The collection is made up of forty objects, six of which are boats and the rest of which are masts, models and other elements related to the nautical interests of the kings of Spain. This monographic museum functions as an informative space that recalls courtly pastimes on the rivers and ponds of the Royal Sites of Buen Retiro in Madrid, La Granja de San Ildefonso and, above all, Aranjuez. It was here that Ferdinand VI commissioned the stage designer Farinelli to build the Tagus Squadron, and where Charles IV, as Prince of Asturias, had a flotilla the manoeuvres of which he sometimes directed personally. In 1789, when he was already a monarch, he ordered the transfer of some frigates to the Sea of Ontígola, two kilometres from Aranjuez, so that he could sail in the calm waters of that artificial lagoon formed in the times of Philip II.
The oldest and most spectacular of the boats is the golden gondola commissioned in Naples by Charles II in 1683 for use on the lake of the Buen Retiro Palace in Madrid. In 1724 it was moved to La Granja de San Ildefonso by order of Luis I and in 1966 it was added to the new Royal Barge Museum in Aranjuez. Chronologically, it is followed by the barge built for Carlos IV in Cartagena at the beginning of the 19th century, and decorated with heraldic motifs. The reign of Fernando VII saw the building of the barge with intertwined dolphins on the bow and the royal shield laureate on the stern, as well as the pavilion adorned with butterflies and garlands. Although it was used in the 1830s by Maria Cristina of Bourbon, the fourth and last wife of Ferdinand VII, this small boat had been built for his second wife, Maria Isabel of Braganza.

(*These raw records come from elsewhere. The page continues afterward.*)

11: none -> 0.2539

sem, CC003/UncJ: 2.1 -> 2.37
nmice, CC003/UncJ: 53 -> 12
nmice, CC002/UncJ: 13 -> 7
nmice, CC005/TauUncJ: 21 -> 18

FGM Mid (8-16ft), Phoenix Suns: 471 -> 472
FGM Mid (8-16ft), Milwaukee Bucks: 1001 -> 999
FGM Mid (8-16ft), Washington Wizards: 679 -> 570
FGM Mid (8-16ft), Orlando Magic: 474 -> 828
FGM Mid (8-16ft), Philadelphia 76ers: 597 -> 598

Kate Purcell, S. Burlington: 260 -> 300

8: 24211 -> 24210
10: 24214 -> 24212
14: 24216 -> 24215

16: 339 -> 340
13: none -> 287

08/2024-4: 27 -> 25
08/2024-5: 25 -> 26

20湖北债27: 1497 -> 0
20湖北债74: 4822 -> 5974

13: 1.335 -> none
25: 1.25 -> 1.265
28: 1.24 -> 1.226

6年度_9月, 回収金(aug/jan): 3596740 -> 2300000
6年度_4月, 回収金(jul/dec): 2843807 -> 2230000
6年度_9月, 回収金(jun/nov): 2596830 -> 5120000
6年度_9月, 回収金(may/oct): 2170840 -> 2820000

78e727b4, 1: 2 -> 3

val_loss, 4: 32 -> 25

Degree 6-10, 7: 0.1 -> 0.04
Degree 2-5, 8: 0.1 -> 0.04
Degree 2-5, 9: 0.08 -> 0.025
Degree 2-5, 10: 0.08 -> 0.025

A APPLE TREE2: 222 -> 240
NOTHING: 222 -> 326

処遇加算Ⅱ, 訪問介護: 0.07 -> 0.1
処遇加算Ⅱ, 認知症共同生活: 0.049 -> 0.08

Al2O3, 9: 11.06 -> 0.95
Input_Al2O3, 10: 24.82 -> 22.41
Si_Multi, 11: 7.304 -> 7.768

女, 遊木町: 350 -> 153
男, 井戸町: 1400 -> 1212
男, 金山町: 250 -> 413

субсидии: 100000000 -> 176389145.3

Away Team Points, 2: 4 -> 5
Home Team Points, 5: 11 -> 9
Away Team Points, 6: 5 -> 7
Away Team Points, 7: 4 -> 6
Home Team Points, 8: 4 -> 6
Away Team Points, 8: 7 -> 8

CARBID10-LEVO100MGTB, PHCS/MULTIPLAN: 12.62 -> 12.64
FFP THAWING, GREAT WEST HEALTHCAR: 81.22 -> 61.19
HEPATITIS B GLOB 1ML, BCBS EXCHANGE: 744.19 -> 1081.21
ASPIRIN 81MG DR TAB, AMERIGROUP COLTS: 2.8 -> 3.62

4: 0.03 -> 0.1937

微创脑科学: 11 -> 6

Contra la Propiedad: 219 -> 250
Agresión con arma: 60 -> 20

The canoe made of mahogany wood with gilded bronze reinforcements, built in Ferrol in 1859, dates from the reign of Isabella II. It was used by her son Alfonso XII at the "REAL CASA DE CAMPO/AÑO 1881", as the bronze plate on the stern indicates. The reign of Isabella II also produced the coaster, the work of José Tuduri de la Torre, dedicated by "MAHON TO HIS QUEEN", which has the city's coat of arms on the stern. Rowed by fourteen oars, the pavilion is adorned with yellow damask, as is the padded seat, the back of which is crowned by the Two Worlds symbol with the Pillars of Hercules and the Plus Ultra, under a royal crown. Alfonso XII's barge is also on display, a gift from the city of Ferrol in 1879. At eleven metres long and with fourteen oars, it was used by the monarch during his summer stays in San Sebastian.